Aaru brings simulated investors into capital-markets strategy
Aaru and Breakwater Capital Markets have launched a product that uses synthetic investor profiles to model how markets may react to corporate decisions.

Predictive-intelligence startup Aaru and Breakwater Capital Markets have launched Conviction Advantage, a system designed to simulate how different investor groups may respond to corporate decisions.
What happened
The first study used 40,000 simulated investor profiles representing institutions, hedge funds, family offices, sovereign funds and retail participants. The partners plan to sell bespoke versions to private, pre-IPO and public companies.
The product is intended to help management teams test messaging, financing plans, strategic changes or investor-relations decisions before announcing them publicly. The companies have not provided independent evidence showing that the simulated populations consistently predict real market behaviour.
Why it matters
Traditional investor research often relies on surveys, interviews, trading data and feedback collected after opinions have formed. A simulation tool promises faster scenario testing and the ability to explore how different investor segments might interpret the same decision.

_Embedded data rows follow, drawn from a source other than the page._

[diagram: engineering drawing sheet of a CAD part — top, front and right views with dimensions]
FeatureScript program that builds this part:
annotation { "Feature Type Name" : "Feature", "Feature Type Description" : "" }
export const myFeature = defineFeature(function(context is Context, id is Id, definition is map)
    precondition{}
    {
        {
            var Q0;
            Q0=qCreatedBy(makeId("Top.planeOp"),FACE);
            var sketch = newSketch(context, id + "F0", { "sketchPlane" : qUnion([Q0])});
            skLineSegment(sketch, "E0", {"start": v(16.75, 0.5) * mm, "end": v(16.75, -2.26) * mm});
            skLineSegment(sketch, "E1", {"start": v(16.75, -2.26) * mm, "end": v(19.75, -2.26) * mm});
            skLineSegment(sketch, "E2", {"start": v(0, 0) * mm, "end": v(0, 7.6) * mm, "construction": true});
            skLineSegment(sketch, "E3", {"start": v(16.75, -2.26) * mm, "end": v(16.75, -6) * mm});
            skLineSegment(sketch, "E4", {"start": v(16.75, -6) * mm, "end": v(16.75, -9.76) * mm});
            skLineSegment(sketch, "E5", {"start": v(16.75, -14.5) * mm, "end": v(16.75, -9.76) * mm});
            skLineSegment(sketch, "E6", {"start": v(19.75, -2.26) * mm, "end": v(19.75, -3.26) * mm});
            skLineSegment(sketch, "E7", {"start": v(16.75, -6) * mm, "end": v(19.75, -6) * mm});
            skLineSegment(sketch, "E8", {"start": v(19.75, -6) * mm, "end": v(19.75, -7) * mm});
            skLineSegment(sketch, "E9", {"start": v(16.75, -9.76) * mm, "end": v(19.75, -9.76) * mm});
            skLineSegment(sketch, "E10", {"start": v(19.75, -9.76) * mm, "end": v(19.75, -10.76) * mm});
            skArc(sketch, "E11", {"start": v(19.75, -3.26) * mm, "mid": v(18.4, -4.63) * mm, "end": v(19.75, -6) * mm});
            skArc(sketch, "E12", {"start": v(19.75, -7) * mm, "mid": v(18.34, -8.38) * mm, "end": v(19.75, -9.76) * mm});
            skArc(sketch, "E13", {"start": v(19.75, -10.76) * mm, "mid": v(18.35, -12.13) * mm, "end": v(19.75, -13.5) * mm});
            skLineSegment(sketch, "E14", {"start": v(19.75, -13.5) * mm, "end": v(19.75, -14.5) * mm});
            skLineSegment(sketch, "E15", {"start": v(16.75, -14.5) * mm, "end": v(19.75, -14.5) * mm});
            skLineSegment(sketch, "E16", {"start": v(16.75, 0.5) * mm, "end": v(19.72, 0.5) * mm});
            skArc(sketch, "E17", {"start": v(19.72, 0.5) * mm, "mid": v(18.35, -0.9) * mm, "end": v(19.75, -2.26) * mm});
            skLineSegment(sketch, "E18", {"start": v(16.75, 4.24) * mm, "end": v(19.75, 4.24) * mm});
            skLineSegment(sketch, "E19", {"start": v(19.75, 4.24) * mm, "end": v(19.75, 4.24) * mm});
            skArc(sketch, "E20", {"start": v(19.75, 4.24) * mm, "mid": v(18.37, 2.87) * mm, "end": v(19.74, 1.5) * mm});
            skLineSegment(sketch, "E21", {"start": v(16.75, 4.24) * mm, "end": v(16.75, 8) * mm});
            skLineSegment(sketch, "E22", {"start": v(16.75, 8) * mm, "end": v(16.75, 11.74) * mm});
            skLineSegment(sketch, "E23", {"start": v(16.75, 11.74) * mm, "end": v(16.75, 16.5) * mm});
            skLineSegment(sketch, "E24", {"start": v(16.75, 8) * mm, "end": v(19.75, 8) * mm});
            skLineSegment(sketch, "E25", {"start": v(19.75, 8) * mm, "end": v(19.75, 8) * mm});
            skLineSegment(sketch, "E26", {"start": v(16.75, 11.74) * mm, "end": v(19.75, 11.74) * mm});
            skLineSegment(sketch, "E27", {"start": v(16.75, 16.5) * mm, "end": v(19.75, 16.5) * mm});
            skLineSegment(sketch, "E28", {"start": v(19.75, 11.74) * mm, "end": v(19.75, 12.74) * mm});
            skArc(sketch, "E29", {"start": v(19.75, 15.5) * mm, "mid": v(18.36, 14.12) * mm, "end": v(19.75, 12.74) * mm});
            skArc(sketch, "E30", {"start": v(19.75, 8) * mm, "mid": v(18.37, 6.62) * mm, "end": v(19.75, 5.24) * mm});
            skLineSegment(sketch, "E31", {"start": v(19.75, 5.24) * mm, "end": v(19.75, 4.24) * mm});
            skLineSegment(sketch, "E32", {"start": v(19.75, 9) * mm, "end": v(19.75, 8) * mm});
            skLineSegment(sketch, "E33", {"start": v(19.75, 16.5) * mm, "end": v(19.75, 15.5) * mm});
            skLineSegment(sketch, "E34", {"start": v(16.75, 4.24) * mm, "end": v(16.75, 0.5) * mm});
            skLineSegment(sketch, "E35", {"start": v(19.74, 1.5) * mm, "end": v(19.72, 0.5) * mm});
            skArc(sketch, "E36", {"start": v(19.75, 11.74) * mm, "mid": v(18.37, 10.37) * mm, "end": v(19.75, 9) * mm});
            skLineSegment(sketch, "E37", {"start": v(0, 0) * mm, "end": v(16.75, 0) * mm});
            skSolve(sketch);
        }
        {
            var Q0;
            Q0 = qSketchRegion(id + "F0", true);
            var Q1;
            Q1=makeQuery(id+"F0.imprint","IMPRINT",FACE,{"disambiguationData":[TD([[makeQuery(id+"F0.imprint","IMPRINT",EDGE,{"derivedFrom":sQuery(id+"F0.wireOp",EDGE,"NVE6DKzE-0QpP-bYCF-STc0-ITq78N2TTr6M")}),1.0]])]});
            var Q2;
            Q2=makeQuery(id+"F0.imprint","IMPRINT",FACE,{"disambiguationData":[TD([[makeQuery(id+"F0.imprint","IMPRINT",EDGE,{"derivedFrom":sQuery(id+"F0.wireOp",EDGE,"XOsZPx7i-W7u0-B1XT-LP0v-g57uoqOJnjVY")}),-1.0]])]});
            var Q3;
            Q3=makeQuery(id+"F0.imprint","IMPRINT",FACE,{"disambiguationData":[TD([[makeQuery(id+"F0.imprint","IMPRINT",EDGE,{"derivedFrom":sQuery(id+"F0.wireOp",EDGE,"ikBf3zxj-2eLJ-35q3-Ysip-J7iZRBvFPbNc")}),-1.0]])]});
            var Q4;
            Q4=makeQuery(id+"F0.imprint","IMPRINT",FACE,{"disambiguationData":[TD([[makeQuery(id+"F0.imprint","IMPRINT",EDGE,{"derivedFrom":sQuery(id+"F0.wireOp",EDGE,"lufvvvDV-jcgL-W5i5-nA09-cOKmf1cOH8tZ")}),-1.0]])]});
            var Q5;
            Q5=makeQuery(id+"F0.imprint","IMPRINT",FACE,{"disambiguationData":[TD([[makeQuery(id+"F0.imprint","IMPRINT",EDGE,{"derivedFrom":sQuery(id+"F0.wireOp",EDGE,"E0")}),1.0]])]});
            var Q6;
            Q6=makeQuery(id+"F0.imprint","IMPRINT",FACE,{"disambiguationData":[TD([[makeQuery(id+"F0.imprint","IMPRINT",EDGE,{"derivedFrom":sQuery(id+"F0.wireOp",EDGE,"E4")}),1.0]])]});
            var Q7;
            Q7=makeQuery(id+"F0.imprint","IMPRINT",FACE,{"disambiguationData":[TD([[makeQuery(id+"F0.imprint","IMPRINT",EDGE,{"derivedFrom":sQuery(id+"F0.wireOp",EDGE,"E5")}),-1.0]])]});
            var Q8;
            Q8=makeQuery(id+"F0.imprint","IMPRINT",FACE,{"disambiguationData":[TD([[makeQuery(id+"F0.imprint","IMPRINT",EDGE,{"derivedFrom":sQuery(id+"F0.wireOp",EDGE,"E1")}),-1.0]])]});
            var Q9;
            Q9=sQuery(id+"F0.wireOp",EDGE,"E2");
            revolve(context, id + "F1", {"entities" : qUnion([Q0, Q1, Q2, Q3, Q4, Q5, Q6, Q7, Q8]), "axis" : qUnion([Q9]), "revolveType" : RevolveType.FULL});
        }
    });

That could be useful for communications and planning, particularly where management wants to compare several strategies before committing.
The bigger picture
Synthetic populations are becoming a new commercial use of generative AI, but their credibility depends on calibration. A model can produce a plausible explanation without accurately representing how real investors will allocate capital under uncertainty.
The product should therefore be treated as a decision-support tool rather than a forecast of market outcomes. Its long-term value will depend on whether simulated responses correlate with subsequent investor behaviour and whether customers can understand the assumptions and limitations behind each result.